E com Laerte tem um projeto em cima dos Piratas do Tietê. Como está isso?
Tá no fim, cara. A gente conseguiu aprovar a grana para finalizar o filme. Não tem para comprar as músicas todas que eu queria, mas tem suficiente para terminar o filme. Falta 10% da animação, tá todo planejado. Quero lançar aqui em Gramado ano que vem. É um longa.
Tu também está escrevendo um livro autobiográfico?
Ah, sim! Chama ‘Nem doeu’.
Diz que só tem um parágrafo bom, mas isso parece falsa modéstia para vender livro.
Hahaha. Pior é que não é. Eu venho tentando escrever há muitos anos. Eu fui convidado para um evento em Cruz Alta e lá eles têm uma ligação grande com literatura, porque o Érico Veríssimo nasceu lá e tal. E me convidaram para ir. Eu andei de carona com um tal de Marcelino Freire e o cara é muito foda. Eu fiquei muito impressionado. A gente não conversou nada na estrada, mas foi uma viagem onde… Daí eu consegui falar sobre isso, fiz um paralelo o menino nascendo em Sertânia, no interior de Pernambuco – que era ele – e outro menino – que era eu – nascendo burguesinho, no Beneficência Portuguesa. É interessante, assim, daí eu menti, na verdade, tanto sobre ele como sobre mim.
E é um livro autobiográfico ficcional, então?
A verdade tá na ficção, na poesia, na arte. Ele pode estar na literatura, mas não essa coisa objetiva. Então eu já esbarrei no início, daí eu fiz um personagem de mim mesmo, porque é mais fácil falar em terceira pessoa.

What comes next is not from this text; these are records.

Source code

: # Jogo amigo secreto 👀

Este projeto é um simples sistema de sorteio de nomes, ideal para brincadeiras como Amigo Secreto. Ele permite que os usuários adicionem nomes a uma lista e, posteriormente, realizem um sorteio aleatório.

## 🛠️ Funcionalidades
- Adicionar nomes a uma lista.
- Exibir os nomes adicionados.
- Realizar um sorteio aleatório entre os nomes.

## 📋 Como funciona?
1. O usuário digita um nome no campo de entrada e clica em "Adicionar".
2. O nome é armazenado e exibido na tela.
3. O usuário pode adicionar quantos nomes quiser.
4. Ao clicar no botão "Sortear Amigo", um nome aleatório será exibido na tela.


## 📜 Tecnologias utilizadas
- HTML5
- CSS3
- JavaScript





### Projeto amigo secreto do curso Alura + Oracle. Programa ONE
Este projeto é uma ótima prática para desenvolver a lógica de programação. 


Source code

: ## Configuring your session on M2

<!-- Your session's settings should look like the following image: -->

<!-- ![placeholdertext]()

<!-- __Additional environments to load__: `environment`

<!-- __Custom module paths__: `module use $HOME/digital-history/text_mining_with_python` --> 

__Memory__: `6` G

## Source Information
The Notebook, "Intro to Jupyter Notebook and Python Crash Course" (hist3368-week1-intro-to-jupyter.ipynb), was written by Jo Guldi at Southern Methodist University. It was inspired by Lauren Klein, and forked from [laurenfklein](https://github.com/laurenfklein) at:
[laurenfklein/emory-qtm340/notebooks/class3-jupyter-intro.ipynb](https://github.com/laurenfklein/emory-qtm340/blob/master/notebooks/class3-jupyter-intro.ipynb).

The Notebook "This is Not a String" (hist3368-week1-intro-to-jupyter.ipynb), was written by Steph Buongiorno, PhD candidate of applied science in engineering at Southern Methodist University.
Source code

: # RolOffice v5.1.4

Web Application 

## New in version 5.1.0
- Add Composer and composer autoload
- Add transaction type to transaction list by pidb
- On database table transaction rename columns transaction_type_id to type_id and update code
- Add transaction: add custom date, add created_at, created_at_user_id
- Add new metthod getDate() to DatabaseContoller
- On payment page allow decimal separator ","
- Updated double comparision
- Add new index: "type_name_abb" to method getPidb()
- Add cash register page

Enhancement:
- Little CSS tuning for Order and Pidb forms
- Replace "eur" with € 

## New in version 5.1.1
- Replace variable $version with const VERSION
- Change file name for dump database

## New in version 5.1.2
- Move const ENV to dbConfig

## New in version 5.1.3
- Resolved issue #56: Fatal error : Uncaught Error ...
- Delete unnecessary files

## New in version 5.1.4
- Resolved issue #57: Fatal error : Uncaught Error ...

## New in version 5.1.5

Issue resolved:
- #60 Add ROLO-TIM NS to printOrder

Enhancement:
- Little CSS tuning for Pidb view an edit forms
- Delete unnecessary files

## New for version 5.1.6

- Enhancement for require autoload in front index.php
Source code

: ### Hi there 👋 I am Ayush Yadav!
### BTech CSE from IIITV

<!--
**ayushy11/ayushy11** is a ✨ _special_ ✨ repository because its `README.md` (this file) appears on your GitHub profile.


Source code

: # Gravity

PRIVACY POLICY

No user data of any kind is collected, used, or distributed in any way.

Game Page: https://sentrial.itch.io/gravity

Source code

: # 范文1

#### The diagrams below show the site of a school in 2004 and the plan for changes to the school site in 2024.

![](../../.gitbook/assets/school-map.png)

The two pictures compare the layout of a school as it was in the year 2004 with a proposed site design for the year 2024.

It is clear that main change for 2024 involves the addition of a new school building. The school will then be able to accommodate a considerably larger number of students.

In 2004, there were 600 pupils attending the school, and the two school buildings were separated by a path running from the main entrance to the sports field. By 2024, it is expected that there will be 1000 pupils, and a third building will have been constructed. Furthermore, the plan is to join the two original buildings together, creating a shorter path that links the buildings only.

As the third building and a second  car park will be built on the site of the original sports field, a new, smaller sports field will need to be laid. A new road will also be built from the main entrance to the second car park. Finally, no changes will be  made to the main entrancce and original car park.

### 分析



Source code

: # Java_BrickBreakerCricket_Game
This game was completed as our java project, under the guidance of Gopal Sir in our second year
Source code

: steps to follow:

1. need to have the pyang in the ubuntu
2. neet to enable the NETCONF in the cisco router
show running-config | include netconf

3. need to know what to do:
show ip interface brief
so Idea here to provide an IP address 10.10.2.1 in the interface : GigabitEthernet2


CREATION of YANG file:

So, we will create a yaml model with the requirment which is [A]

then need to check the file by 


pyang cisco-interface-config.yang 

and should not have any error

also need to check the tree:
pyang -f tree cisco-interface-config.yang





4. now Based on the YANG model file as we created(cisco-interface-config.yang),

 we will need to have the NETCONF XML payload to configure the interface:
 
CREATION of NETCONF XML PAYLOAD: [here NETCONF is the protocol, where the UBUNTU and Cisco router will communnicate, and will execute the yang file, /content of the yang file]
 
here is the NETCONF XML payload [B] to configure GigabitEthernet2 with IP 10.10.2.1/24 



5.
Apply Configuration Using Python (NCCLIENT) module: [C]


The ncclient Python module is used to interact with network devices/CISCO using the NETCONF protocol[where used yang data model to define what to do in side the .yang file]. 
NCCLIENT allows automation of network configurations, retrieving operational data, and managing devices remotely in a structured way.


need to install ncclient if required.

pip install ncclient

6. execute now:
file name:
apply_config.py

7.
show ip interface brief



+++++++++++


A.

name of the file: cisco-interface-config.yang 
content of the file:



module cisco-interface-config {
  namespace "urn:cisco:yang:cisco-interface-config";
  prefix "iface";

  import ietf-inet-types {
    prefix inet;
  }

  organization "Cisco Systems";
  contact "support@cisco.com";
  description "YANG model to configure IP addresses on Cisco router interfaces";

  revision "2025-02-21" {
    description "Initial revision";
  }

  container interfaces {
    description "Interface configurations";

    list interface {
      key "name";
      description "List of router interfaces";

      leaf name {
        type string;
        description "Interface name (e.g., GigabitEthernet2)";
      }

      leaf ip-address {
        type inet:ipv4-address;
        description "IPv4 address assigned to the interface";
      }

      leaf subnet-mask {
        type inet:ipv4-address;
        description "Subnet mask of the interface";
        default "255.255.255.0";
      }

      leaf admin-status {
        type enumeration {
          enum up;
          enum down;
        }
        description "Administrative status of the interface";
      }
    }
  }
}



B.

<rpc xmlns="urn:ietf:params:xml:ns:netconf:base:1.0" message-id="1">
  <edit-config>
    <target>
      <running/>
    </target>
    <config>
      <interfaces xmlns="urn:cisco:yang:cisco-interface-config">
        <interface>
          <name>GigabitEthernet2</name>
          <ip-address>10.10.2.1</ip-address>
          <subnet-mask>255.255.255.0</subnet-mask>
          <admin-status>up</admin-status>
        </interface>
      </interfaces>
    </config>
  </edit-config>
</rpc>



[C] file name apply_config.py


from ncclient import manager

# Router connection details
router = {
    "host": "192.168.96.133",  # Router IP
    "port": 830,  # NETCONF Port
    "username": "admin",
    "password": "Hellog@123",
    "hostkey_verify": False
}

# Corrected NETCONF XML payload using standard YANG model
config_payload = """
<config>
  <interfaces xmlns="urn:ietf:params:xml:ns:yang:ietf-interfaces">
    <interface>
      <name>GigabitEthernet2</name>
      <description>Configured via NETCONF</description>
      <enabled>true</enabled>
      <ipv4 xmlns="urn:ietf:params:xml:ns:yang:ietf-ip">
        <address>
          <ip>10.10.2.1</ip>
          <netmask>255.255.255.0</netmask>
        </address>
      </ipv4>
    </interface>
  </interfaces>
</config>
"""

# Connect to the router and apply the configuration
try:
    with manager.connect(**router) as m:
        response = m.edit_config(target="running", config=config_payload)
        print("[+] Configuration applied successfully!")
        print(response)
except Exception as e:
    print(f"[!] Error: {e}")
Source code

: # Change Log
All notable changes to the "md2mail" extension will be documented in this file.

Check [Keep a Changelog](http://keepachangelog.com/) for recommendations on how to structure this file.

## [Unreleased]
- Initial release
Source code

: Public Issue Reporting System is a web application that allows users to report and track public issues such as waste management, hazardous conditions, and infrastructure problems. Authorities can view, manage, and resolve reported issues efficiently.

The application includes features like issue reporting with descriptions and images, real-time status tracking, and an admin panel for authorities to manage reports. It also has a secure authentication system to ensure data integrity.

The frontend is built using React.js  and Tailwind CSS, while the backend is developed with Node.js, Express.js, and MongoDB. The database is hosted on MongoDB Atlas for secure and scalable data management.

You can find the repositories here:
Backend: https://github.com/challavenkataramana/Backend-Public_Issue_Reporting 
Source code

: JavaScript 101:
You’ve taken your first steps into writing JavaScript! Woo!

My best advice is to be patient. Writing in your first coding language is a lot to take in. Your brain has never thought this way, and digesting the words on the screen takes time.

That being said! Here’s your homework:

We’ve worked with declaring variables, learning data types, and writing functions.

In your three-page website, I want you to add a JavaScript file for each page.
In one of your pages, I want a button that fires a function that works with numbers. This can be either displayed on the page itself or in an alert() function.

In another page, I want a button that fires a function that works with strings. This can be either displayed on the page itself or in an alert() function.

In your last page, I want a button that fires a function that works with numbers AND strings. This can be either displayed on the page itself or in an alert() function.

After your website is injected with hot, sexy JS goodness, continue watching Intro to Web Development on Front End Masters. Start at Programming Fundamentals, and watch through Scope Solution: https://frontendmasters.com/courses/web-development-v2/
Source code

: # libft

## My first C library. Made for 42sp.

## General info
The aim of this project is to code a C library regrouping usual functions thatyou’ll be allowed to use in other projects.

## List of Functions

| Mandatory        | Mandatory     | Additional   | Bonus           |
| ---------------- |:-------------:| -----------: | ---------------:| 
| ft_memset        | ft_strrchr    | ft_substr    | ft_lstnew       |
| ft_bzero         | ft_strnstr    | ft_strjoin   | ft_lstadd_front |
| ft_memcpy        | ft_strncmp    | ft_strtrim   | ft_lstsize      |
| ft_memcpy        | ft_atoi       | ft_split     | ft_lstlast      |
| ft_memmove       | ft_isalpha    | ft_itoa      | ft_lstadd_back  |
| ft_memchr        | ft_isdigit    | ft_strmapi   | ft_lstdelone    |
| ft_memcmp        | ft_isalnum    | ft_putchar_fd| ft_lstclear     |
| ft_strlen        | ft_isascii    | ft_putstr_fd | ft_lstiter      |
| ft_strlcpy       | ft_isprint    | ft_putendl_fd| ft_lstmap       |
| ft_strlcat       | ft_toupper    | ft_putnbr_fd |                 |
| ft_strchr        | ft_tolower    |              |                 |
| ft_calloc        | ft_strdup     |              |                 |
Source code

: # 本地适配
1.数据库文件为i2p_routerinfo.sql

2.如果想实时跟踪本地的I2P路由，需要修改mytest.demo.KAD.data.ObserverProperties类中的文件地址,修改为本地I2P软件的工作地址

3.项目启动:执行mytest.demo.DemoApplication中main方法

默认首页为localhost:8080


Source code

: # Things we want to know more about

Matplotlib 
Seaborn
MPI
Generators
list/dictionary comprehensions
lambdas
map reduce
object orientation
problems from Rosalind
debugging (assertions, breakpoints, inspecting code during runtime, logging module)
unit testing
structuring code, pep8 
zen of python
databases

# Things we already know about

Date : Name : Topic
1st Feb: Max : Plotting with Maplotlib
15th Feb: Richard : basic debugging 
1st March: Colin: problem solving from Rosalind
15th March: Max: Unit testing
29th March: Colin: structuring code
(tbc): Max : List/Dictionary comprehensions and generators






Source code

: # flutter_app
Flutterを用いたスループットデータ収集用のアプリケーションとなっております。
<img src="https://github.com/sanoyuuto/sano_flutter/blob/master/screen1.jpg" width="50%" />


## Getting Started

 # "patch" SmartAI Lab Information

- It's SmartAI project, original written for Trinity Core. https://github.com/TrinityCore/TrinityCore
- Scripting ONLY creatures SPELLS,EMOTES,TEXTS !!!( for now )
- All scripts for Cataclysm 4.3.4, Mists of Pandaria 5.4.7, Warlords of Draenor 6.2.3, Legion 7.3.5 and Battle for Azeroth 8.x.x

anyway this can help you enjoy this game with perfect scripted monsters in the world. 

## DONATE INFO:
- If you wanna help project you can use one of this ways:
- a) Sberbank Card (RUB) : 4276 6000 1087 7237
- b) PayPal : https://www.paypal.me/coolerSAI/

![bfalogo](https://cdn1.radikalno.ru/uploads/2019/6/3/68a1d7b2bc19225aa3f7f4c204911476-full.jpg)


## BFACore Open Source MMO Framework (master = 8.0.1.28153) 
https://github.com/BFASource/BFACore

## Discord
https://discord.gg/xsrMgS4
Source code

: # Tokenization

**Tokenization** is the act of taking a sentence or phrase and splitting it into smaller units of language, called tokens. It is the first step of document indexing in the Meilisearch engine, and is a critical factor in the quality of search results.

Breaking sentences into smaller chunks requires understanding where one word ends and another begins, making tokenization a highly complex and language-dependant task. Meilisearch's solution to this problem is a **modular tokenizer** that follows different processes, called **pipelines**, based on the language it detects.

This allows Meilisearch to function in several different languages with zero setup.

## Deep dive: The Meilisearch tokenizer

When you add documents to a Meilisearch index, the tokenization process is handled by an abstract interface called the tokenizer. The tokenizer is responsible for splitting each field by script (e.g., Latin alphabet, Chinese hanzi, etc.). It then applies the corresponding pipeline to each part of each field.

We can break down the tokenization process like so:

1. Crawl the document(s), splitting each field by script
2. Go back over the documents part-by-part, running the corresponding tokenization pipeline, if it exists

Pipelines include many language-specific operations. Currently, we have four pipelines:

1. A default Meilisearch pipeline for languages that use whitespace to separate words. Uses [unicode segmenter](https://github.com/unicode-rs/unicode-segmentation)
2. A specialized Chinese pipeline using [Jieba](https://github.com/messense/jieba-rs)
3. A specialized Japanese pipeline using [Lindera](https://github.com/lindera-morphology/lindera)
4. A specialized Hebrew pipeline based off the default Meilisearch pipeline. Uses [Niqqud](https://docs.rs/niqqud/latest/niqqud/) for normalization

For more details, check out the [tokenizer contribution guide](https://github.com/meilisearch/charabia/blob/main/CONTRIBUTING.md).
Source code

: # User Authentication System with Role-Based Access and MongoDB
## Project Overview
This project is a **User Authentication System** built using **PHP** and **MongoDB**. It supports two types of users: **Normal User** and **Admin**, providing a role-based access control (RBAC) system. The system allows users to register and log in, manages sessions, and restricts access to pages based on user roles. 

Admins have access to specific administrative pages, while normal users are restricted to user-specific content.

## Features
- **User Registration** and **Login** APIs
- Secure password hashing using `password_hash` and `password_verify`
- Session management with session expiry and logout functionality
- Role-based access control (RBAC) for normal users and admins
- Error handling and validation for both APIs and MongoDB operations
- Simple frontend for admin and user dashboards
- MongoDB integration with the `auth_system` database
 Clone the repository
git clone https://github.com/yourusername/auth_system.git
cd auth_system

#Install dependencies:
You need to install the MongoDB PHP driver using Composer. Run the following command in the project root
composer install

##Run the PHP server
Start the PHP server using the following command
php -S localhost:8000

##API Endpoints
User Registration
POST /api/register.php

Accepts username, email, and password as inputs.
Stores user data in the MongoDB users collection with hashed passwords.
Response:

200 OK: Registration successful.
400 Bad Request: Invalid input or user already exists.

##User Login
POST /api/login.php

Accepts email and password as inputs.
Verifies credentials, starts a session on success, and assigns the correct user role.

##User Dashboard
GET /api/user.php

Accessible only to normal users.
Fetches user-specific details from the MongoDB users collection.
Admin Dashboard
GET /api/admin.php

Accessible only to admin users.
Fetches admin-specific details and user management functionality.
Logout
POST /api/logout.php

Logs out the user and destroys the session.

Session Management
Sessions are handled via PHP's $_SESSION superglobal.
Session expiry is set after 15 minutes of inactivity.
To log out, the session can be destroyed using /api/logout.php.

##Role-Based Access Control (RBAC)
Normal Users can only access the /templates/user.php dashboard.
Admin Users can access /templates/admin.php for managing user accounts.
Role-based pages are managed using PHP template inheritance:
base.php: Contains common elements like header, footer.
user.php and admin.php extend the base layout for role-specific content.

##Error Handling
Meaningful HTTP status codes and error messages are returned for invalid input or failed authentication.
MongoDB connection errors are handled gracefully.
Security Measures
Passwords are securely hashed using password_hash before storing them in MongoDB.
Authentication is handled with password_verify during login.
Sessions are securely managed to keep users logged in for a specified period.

O nome do personagem é Otto?
Não. Eu tive um monte de babá, umas babás fiadasputa, cara, que me chamavam de pequeno otário.
Isso na história real ou no livro?
Aí que tá! Eu era maltratado pelas babás. Então, assim, simbolicamente, é exatamente o que aconteceu. Daí a mãe ficava bebendo – ela bebia gim pra caralho – e ela entendeu que era Lotário, que é o personagem subalterno do Mandrake. Então eu sou Lotário e o Marcelino – eu li um negócio que ele fala ‘escrever não é bonitinho, não vem com esse papinho de suspiro’ – daí eu botei o nome dele de suspiro. Então, é uma ficção baseada em fatos surreais.
Che, Otto, tu te leva a sério?
Não, claro que não, né. Me levar a sério, tá louco? Esses dias eu tava brigando com uma mina e ela: ‘tu não é profissional’. E eu disse ‘claro que não né, tá louca? Isso é coisa da direita’.
Mas não sendo profissional e não te levando a sério, tu mantém uma empresa de quase 40 anos. Tu é um empresário bem sucedido.
É que ela fica tendo momentos e quando os momentos são terríveis, simplesmente eu uso o sistema do urso. Eu hiberno, só com a respiração mínima, só pra seguir vivo. Já hibernei umas três vezes. O estúdio acabou sendo um extensão do meu quarto de infância, essa que é a grande jogada.